April 15, 2007

Hedge Funds 101

What do hedge funds have to do with personal finance? Not much unless your idea of personal finance involves figuring out what to do with with the idle millions of dollars sitting in your bank account.

But, with more and more capital being managed by hedge funds and with the growing influence of hedge funds on global capital markets, it's certainly worth at least knowing what a hedge fund is and is not. Just a couple years ago, if somebody asked me what a hedge fund was, I would respond by saying that a hedge fund is basically a mutual fund that is allowed to short stock, employs quantitative PhDs who create complex trading algorithms, and charges its clients outrageous fees due to its ability to create above-market returns. I suppose those types of hedge funds still exist out there, but more and more, you see hedge funds acting like private equity shops (crude definition: an investment firm that raises money, often through highly leveraged debt, to buy out operational companies, make financial and/or operational changes to those companies, and then flip the companies back out on the market to other investors - see the Wikipedia entry on "private equity" for a slightly less crude explanation) or serving as activist insurgent shareholders. Venerable companies like Goldman Sachs, which one might use to describe as an investment banking firm, now looks more like a giant hedge fund and makes far more money in its proprietary trading than it does in banking.
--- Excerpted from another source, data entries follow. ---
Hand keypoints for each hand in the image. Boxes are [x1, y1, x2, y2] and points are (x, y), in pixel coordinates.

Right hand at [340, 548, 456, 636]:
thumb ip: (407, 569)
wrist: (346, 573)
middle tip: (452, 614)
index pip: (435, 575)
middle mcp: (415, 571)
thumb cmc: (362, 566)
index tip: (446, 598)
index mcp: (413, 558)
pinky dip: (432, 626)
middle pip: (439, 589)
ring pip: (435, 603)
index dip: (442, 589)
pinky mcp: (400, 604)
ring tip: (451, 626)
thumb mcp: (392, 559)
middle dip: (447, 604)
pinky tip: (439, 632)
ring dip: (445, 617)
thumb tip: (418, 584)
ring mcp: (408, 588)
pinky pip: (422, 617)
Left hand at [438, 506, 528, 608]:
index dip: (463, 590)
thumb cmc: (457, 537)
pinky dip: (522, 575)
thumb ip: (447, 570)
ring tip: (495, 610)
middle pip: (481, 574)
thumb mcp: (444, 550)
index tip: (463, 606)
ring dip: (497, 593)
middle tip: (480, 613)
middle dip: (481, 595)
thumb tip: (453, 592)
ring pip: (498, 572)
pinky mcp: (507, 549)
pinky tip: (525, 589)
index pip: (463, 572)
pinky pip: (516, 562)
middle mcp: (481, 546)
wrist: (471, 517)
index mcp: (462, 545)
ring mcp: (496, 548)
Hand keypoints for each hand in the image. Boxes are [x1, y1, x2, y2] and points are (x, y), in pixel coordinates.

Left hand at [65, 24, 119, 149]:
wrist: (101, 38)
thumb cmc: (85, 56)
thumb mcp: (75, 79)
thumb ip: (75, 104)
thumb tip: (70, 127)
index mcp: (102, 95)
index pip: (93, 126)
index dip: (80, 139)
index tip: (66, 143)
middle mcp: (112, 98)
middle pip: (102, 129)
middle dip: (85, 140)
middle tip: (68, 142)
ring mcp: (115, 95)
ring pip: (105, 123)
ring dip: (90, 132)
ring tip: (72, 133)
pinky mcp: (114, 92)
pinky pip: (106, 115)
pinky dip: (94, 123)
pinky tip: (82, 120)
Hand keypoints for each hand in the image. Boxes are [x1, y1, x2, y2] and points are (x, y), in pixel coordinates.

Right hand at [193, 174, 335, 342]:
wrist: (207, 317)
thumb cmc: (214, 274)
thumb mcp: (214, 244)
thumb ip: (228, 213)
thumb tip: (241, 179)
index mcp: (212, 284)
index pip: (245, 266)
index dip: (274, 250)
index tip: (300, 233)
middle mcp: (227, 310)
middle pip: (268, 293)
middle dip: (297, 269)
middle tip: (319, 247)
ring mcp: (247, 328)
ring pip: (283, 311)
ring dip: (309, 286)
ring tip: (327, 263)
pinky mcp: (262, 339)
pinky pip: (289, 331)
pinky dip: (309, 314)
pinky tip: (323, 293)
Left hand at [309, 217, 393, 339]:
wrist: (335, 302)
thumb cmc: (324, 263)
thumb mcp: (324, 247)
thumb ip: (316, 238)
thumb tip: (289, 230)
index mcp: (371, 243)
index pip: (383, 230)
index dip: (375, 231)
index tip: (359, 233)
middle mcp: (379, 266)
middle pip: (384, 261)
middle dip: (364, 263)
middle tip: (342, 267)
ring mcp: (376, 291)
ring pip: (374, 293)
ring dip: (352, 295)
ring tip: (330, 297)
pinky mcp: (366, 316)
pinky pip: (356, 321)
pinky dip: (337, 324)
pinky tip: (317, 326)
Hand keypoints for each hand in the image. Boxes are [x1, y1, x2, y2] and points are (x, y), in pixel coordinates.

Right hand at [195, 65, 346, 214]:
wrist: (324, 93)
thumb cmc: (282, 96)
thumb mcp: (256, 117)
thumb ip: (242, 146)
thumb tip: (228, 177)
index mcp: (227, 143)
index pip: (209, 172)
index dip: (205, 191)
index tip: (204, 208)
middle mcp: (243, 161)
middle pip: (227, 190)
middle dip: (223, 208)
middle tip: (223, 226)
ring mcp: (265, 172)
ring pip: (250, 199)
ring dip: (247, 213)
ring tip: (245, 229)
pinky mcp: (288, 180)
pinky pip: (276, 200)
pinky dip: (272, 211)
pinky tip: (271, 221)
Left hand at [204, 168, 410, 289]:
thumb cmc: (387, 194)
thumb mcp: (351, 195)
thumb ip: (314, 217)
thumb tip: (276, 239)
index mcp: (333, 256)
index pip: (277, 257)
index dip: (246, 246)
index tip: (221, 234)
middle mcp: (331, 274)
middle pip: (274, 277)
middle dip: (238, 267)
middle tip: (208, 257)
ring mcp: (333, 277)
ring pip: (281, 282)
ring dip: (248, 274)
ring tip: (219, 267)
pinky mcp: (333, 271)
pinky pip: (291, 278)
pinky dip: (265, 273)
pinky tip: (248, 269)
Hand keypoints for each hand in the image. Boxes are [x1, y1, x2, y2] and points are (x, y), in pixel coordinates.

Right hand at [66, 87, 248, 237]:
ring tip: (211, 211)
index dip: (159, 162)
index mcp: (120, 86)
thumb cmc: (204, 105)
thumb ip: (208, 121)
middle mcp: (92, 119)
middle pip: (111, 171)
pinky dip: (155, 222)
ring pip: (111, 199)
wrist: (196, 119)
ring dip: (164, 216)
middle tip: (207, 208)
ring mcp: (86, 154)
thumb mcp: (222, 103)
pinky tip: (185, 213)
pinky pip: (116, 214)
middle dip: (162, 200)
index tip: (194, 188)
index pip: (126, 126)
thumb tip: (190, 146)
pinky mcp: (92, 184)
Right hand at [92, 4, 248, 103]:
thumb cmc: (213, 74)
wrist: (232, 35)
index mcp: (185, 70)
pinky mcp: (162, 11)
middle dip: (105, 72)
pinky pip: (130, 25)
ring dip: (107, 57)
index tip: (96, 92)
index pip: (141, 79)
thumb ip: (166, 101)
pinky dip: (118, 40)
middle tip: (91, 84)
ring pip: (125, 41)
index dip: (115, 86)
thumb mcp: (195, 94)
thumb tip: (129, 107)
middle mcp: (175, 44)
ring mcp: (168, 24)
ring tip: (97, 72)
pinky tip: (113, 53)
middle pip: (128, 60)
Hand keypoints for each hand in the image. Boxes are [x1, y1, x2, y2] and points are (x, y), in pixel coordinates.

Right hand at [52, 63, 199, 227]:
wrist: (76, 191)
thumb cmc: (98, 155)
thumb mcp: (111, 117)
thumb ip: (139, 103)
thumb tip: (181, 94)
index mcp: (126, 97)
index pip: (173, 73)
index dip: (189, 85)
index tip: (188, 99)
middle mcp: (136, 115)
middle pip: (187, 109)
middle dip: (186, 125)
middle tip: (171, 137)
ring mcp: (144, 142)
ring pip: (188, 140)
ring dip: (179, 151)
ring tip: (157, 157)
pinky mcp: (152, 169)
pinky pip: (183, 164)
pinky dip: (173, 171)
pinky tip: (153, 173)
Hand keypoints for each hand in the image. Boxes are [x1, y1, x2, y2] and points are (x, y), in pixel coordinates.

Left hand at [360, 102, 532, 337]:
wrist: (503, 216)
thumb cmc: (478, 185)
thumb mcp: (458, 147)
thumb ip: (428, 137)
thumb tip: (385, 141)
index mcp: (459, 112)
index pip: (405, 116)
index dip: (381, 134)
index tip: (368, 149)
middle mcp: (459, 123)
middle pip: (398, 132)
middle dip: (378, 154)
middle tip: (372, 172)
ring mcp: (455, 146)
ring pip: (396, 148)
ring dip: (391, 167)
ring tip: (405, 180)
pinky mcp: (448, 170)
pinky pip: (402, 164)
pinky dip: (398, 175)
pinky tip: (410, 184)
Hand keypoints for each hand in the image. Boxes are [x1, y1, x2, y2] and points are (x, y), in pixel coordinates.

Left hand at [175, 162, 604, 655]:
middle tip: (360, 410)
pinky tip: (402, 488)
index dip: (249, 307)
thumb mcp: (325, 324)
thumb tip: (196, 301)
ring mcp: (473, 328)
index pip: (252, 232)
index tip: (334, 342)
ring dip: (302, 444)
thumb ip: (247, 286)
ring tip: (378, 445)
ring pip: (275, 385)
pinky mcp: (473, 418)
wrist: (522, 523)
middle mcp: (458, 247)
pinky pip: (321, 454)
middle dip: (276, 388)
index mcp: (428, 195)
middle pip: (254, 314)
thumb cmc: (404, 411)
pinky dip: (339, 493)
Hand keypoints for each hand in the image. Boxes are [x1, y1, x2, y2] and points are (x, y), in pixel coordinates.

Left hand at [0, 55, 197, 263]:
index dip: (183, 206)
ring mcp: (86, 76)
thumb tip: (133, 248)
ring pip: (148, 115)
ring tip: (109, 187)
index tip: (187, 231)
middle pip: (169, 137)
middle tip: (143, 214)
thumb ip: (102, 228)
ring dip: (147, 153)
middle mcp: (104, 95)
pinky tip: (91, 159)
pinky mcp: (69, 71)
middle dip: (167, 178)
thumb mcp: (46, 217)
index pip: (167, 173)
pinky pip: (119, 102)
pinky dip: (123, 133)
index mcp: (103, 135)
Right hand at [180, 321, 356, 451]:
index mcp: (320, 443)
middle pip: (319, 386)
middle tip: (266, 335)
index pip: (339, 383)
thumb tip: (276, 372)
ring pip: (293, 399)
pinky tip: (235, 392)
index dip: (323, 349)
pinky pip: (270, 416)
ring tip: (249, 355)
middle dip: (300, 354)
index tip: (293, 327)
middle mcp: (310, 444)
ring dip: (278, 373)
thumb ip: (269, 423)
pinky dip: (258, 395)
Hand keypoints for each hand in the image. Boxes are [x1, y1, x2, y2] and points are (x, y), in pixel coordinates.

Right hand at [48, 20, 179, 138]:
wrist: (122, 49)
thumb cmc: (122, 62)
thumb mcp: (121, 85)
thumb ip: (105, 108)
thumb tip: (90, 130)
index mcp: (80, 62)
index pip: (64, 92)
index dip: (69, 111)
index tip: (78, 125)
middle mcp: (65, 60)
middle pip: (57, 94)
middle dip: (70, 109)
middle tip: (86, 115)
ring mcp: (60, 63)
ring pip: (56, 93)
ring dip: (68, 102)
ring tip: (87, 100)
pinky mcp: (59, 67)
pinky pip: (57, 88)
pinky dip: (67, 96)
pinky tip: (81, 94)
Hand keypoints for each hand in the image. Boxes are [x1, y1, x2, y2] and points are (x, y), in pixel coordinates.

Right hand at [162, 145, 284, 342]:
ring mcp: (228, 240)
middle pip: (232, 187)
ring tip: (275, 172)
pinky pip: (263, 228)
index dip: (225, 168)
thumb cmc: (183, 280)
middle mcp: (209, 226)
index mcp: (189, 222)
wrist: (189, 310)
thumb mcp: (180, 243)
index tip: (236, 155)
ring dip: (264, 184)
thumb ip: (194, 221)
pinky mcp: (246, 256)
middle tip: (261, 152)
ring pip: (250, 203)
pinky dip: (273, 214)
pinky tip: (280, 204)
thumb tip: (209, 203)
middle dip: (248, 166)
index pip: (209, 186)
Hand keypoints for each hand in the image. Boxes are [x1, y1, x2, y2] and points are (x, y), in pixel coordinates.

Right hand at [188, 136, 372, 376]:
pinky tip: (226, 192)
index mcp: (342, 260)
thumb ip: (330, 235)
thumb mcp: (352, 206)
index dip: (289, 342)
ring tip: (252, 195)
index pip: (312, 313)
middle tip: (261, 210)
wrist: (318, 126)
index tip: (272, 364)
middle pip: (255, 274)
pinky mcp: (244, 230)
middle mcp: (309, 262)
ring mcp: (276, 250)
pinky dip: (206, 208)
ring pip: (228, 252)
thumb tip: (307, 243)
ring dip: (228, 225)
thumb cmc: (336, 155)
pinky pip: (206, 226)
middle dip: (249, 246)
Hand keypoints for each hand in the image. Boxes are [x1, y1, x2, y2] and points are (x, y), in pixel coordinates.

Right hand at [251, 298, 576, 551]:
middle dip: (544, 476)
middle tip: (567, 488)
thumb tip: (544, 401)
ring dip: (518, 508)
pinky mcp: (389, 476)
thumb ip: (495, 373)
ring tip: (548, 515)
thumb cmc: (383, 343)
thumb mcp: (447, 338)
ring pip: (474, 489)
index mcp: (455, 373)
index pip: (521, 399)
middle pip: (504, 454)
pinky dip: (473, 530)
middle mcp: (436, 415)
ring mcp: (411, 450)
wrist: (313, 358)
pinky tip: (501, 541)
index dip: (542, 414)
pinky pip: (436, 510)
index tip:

So, then, what exactly is a hedge fund? Whether you're curious to know or you just want to sound smart at dinner parties, I recommend checking out this New York Magazine piece which offers a good basic introduction to hedge funds. Here are a few selected passages from the article:
It’s only a vehicle for investing, albeit one that happens to be less constrained than most. Your run-of-the-mill mutual fund, for example, buys stocks and bonds, and that’s pretty much it. Most are not even allowed to employ short selling, a way of betting that the price of a security will fall. Hedge funds can employ whatever investing tools they want, including leverage, the use of derivatives like options and futures, and short sales. The New York Times decided years ago to incessantly refer to hedge funds’ use of these instruments as “exotic and risky,” thereby adding to their aura of mystery. The funny thing: Practically all financial institutions use these “exotic” instruments.

There’s a much simpler way of putting it, offered by one of the industry’s luminaries. According to Cliff Asness of AQR Capital, “Hedge funds are investment pools that are relatively unconstrained in what they do. They are relatively unregulated (for now), charge very high fees, will not necessarily give you your money back when you want it, and will generally not tell you what they do. They are supposed to make money all the time, and when they fail at this, their investors redeem and go to someone else who has recently been making money. Every three or four years, they deliver a one-in-a-hundred-year flood.”